The “Workshop on Aquaculture Governance Good Practice and National Capacity Building” was held in Tbilisi on 25-26 April 2024 at the Ministry of Environmental Protection and Agriculture (MEPA) in cooperation with the Ministry’s Aquaculture Development Division (ADD).

Specifically, the workshop was part of the Aquaculture Component of the EU-funded “Support to Environmental Protection and Fight against Climate Change in Georgia” project, in which PMCG is a subcontractor of NIRAS – IP Consult.

Of note, the project is running in collaboration with the Government of Georgia (GoG), in partnership with the European Union (EU), the Food and Agriculture Organization (FAO), and the General Fisheries Commission for the Mediterranean (GFCM).

Starting from June 2022, with the collective aim of fostering the sustainable development of aquaculture, numerous impactful measures have already been taken under the project. In particular, these have included the provision of technical assistance, the acquisition of laboratory equipment, and capacity-building programs.

Aquaculture Governance and National Capacity Building

The workshop served as an opportunity to discuss some of the key topics addressed by the project, and to review its achievements and results so far.

Notably, PMCG’s domestic and international aquaculture consultants took part in the workshop, along with representatives of the MEPA, the National Environmental Agency (NEA), the National Food Agency (NFA), Georgian Amelioration (GA), the FAO, the GFCM, and the Georgian Fish Farmers’ Association (GFFA). In addition, farmers from the aquaculture management area (AMA) case study as well as other aquaculture stakeholders were also involved.

On its first day, the workshop entailed both presentations and focused discussions, covering the following areas: good governance in aquaculture; food safety, biosecurity, and aquatic animal health in aquaculture; development of aquaculture BMPs; the AMA’s prospects and achievements; and the role of the FAO.

Thereafter, participants were assembled into clusters to discuss the cross-cutting prospects of good governance in aquaculture and national building capacity, with the outcomes of such debates summarized on the second day of the workshop.

One of the participants, Jumber Maruashvili, Senior Policy Advisor at FAO Georgia, shared his outlook on the sector’s development and his organization’s role therein: “Aquaculture in Georgia boasts a long-standing tradition and holds significant potential for growth and consolidation through the implementation of strategic actions aimed at enhancing all of its aspects. Of note, with the support of the European Union under ENPARD, FAO Georgia has contributed to the development of the Aquaculture Law and the strategic framework for the sustainable development. Throughout this process, we established fruitful cooperation with another EU-funded project implemented by NIRAS. Also, by finding synergies and joining forces with them, we have successfully implemented actions leading to the development of the AZA and AMA. These instruments are enshrined in the strategic document, which underscores the importance of the work carried out jointly.”
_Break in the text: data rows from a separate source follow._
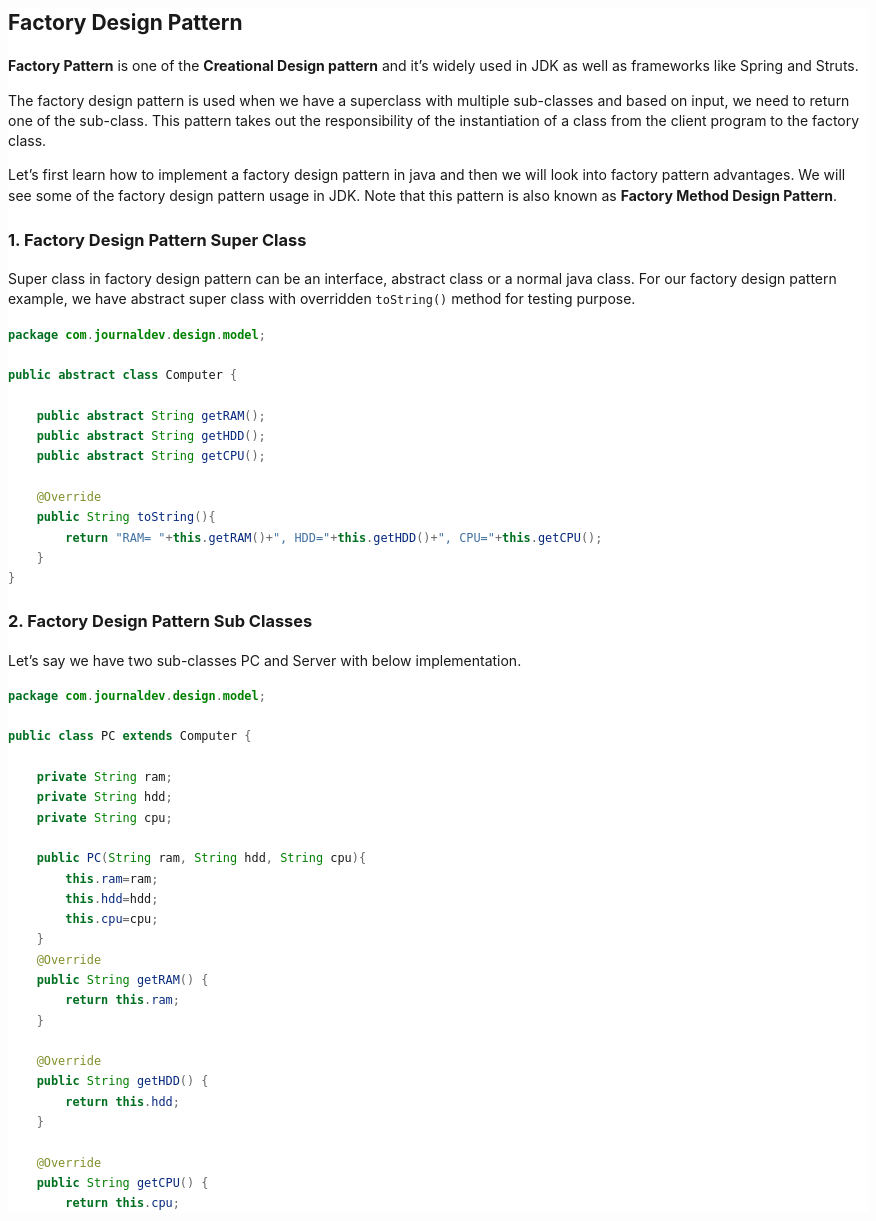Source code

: ## Factory Design Pattern

**Factory Pattern** is one of the **Creational Design pattern** and it’s widely used in JDK as well as frameworks like Spring and Struts.

The factory design pattern is used when we have a superclass with multiple sub-classes and based on input, we need to return one of the sub-class. This pattern takes out the responsibility of the instantiation of a class from the client program to the factory class.

Let’s first learn how to implement a factory design pattern in java and then we will look into factory pattern advantages. We will see some of the factory design pattern usage in JDK. Note that this pattern is also known as **Factory Method Design Pattern**.

### 1. Factory Design Pattern Super Class

Super class in factory design pattern can be an interface, abstract class or a normal java class. For our factory design pattern example, we have abstract super class with overridden `toString()` method for testing purpose.

```java
package com.journaldev.design.model;

public abstract class Computer {
	
	public abstract String getRAM();
	public abstract String getHDD();
	public abstract String getCPU();
	
	@Override
	public String toString(){
		return "RAM= "+this.getRAM()+", HDD="+this.getHDD()+", CPU="+this.getCPU();
	}
}
```

### 2. Factory Design Pattern Sub Classes

Let’s say we have two sub-classes PC and Server with below implementation.

```java
package com.journaldev.design.model;

public class PC extends Computer {

	private String ram;
	private String hdd;
	private String cpu;
	
	public PC(String ram, String hdd, String cpu){
		this.ram=ram;
		this.hdd=hdd;
		this.cpu=cpu;
	}
	@Override
	public String getRAM() {
		return this.ram;
	}

	@Override
	public String getHDD() {
		return this.hdd;
	}

	@Override
	public String getCPU() {
		return this.cpu;
```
The Recent but Rapid Development of Aquaculture in Georgia

Importantly, Georgia has made significant advances in aquaculture development over recent years, recognizing the sector’s potential to bolster the rural economy and ensure a steady supply of protein and nutrition.

A pivotal point in this regard came in 2020, with the adoption of the Aquaculture Law, accompanied by supplementary legislation. Essentially, this marked the inception of aquaculture as a substantial industry in the country. Since then, national authorities and international organizations alike have worked together on various initiatives to accelerate the sector’s growth.
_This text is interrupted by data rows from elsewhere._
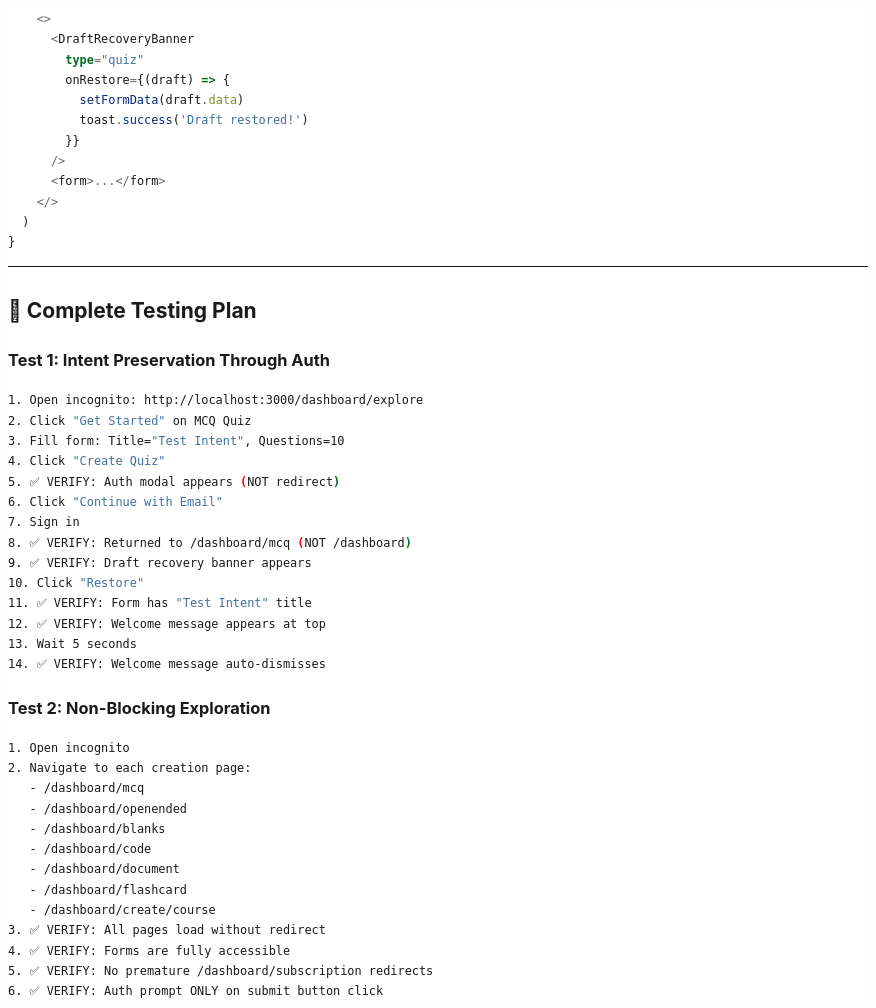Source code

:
 ```typescript
    <>
      <DraftRecoveryBanner 
        type="quiz" 
        onRestore={(draft) => {
          setFormData(draft.data)
          toast.success('Draft restored!')
        }} 
      />
      <form>...</form>
    </>
  )
}
```

---

## 🧪 Complete Testing Plan

### Test 1: Intent Preservation Through Auth
```bash
1. Open incognito: http://localhost:3000/dashboard/explore
2. Click "Get Started" on MCQ Quiz
3. Fill form: Title="Test Intent", Questions=10
4. Click "Create Quiz"
5. ✅ VERIFY: Auth modal appears (NOT redirect)
6. Click "Continue with Email"
7. Sign in
8. ✅ VERIFY: Returned to /dashboard/mcq (NOT /dashboard)
9. ✅ VERIFY: Draft recovery banner appears
10. Click "Restore"
11. ✅ VERIFY: Form has "Test Intent" title
12. ✅ VERIFY: Welcome message appears at top
13. Wait 5 seconds
14. ✅ VERIFY: Welcome message auto-dismisses
```

### Test 2: Non-Blocking Exploration
```bash
1. Open incognito
2. Navigate to each creation page:
   - /dashboard/mcq
   - /dashboard/openended
   - /dashboard/blanks
   - /dashboard/code
   - /dashboard/document
   - /dashboard/flashcard
   - /dashboard/create/course
3. ✅ VERIFY: All pages load without redirect
4. ✅ VERIFY: Forms are fully accessible
5. ✅ VERIFY: No premature /dashboard/subscription redirects
6. ✅ VERIFY: Auth prompt ONLY on submit button click
```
Such efforts have included aquaculture spatial planning through allocated zones for aquaculture (AZAs) and the AMA.

Coupled with national capacity building, this synergic approach involving various partners ensures that aquaculture develops in line with environmental conservation goals, complies with relevant national and international standards, and meets the socio-economic needs of aquaculture farmers.